The impact of climate change on vegetation including agricultural production has been the focus of many studies. Climate change is expected to have heterogeneous effects across locations globally, and the diversity of land uses characterising Great Britain (GB) presents a unique opportunity to test methods for assessing climate change effects and impacts. GB is a relatively cool and damp country, hence, the warmer and generally drier growing season conditions projected for the future are expected to increase arable production. Here we use state-of-the-art, kilometre-scale climate change scenarios to drive a land surface model (JULES; Joint UK Land Environment Simulator) and an ECOnometric AGricultural land use model (ECO-AG). Under unmitigated climate change, by the end of the century, the growing season in GB is projected to get >5 °C warmer and 140 mm drier on average. Rising levels of atmospheric CO2 are predicted to counteract the generally negative impacts of climate change on vegetation productivity in JULES. Given sufficient precipitation, warming favours higher value arable production over grassland agriculture, causing a predicted westward expansion of arable farming in ECO-AG. However, drying in the East and Southeast, without any CO2 fertilisation effect, is severe enough to cause a predicted reversion from arable to grassland farming. Irrigation, if implemented, could maintain this land in arable production.

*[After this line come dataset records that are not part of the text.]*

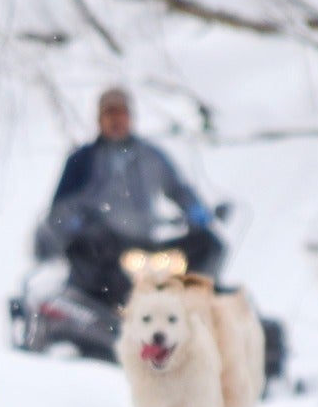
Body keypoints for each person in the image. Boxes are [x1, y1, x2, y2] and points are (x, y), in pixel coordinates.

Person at [40, 86, 225, 306]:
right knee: (93, 261)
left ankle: (197, 307)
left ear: (130, 117)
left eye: (121, 114)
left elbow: (178, 189)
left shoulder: (150, 156)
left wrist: (197, 212)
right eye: (110, 115)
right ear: (100, 120)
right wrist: (74, 224)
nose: (116, 121)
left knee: (208, 245)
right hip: (104, 246)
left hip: (148, 246)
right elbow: (61, 208)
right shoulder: (83, 160)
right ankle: (106, 311)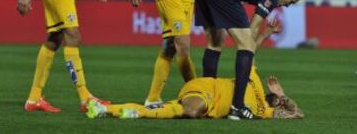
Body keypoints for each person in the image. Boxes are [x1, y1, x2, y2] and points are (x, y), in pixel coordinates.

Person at [86, 20, 304, 120]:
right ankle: (135, 112)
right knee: (190, 111)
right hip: (206, 89)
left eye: (279, 102)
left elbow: (297, 113)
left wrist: (283, 95)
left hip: (207, 103)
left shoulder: (264, 113)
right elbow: (251, 49)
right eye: (278, 101)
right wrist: (266, 33)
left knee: (176, 110)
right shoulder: (253, 80)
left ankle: (109, 109)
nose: (278, 104)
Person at [195, 0, 305, 120]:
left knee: (215, 42)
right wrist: (256, 40)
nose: (287, 5)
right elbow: (253, 26)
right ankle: (237, 106)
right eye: (291, 2)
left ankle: (208, 96)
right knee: (246, 46)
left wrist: (260, 36)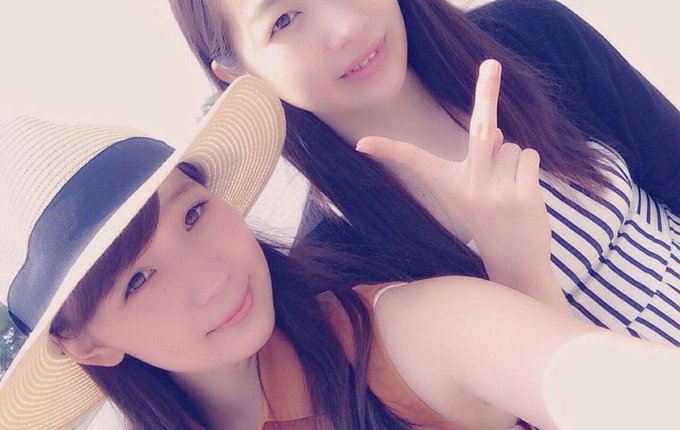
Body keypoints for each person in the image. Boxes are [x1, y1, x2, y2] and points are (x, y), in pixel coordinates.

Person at [0, 75, 678, 430]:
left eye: (195, 213)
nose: (210, 277)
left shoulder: (386, 337)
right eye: (138, 279)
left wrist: (523, 275)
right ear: (87, 344)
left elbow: (593, 383)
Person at [162, 0, 680, 345]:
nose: (345, 27)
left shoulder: (528, 35)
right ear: (237, 74)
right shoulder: (339, 269)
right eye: (284, 20)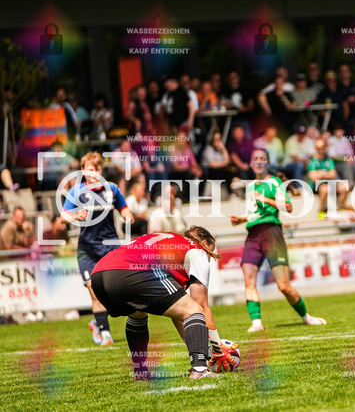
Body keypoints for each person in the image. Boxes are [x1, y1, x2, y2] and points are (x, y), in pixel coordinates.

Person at [91, 226, 233, 380]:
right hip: (132, 270)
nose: (209, 259)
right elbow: (200, 306)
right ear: (204, 243)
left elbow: (179, 312)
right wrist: (217, 348)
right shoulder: (197, 250)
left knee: (138, 313)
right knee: (194, 309)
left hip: (100, 274)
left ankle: (141, 372)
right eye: (210, 254)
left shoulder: (171, 240)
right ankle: (200, 370)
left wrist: (201, 348)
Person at [230, 148, 326, 332]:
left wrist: (264, 198)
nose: (259, 161)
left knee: (284, 286)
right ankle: (256, 323)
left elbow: (288, 207)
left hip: (271, 233)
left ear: (267, 162)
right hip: (253, 235)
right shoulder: (250, 186)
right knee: (249, 279)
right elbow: (256, 213)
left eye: (262, 158)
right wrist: (242, 219)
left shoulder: (274, 182)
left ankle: (306, 317)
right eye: (255, 158)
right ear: (251, 163)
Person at [62, 152, 134, 346]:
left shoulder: (112, 189)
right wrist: (75, 215)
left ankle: (98, 320)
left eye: (97, 169)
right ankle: (105, 332)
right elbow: (63, 217)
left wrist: (128, 215)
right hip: (88, 250)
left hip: (110, 247)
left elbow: (124, 208)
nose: (94, 173)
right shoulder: (76, 191)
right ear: (83, 171)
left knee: (117, 290)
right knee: (94, 292)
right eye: (90, 169)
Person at [307, 138, 348, 217]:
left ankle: (340, 208)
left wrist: (320, 174)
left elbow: (333, 174)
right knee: (325, 188)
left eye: (321, 147)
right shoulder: (312, 160)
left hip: (330, 183)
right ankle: (321, 210)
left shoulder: (329, 160)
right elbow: (313, 178)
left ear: (325, 147)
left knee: (345, 186)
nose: (319, 150)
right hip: (316, 186)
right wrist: (327, 174)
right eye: (317, 148)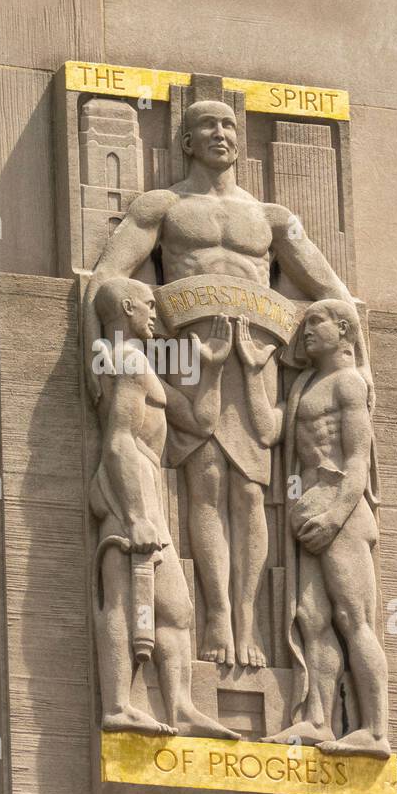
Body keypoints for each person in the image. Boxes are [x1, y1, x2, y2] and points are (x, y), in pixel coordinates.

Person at [83, 100, 369, 671]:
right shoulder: (162, 207)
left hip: (257, 360)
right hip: (188, 359)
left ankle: (245, 617)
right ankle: (216, 616)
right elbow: (108, 281)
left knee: (250, 496)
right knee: (206, 488)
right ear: (186, 141)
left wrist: (350, 361)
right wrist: (113, 346)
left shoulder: (271, 218)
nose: (222, 134)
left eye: (229, 125)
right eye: (208, 126)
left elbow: (334, 293)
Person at [237, 302, 390, 758]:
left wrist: (335, 516)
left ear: (344, 328)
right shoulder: (305, 383)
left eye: (315, 322)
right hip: (310, 513)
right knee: (311, 619)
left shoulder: (350, 383)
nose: (305, 331)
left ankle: (376, 730)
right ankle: (318, 720)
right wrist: (250, 371)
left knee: (355, 619)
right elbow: (269, 430)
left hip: (340, 513)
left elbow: (357, 461)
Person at [90, 276, 239, 739]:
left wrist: (212, 370)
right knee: (121, 596)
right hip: (128, 490)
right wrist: (135, 516)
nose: (155, 313)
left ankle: (179, 706)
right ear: (128, 306)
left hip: (148, 489)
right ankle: (118, 705)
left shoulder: (140, 364)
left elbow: (198, 421)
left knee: (175, 610)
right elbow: (116, 442)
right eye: (149, 305)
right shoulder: (127, 360)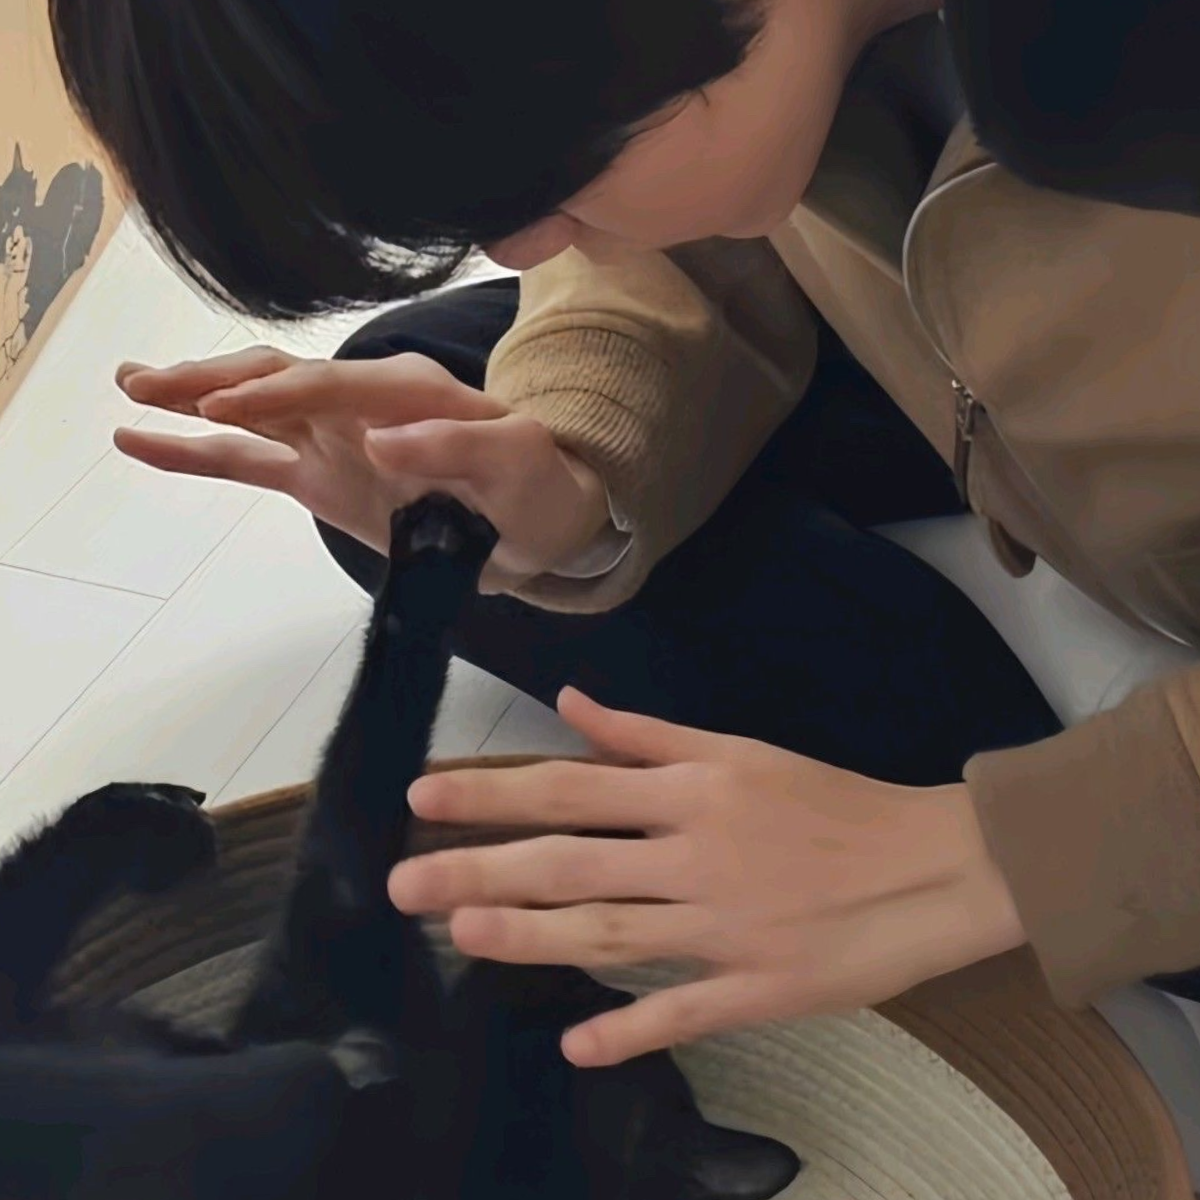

However, the predicted irrigation demand of ~200 mm (per growing season) in many locations is comparable to annual predicted runoff, potentially demanding large-scale redistribution of water between seasons and/or across the country. The strength of the CO2 fertilisation effect emerges as a crucial uncertainty in projecting the impact of climate change on GB vegetation, especially farming land-use decisions.

 

Reference

Ritchie, P., Harper, A., Smith, G., Kahana, R., Kendon, E.J., Lewis, H., Fezzi, C., Vega, S.H., Boulton, C., Bateman, I. and Lenton, T., 2019. Large changes in Great Britain’s vegetation and agricultural land-use predicted under unmitigated climate change. Environmental Research Letters, 14(11).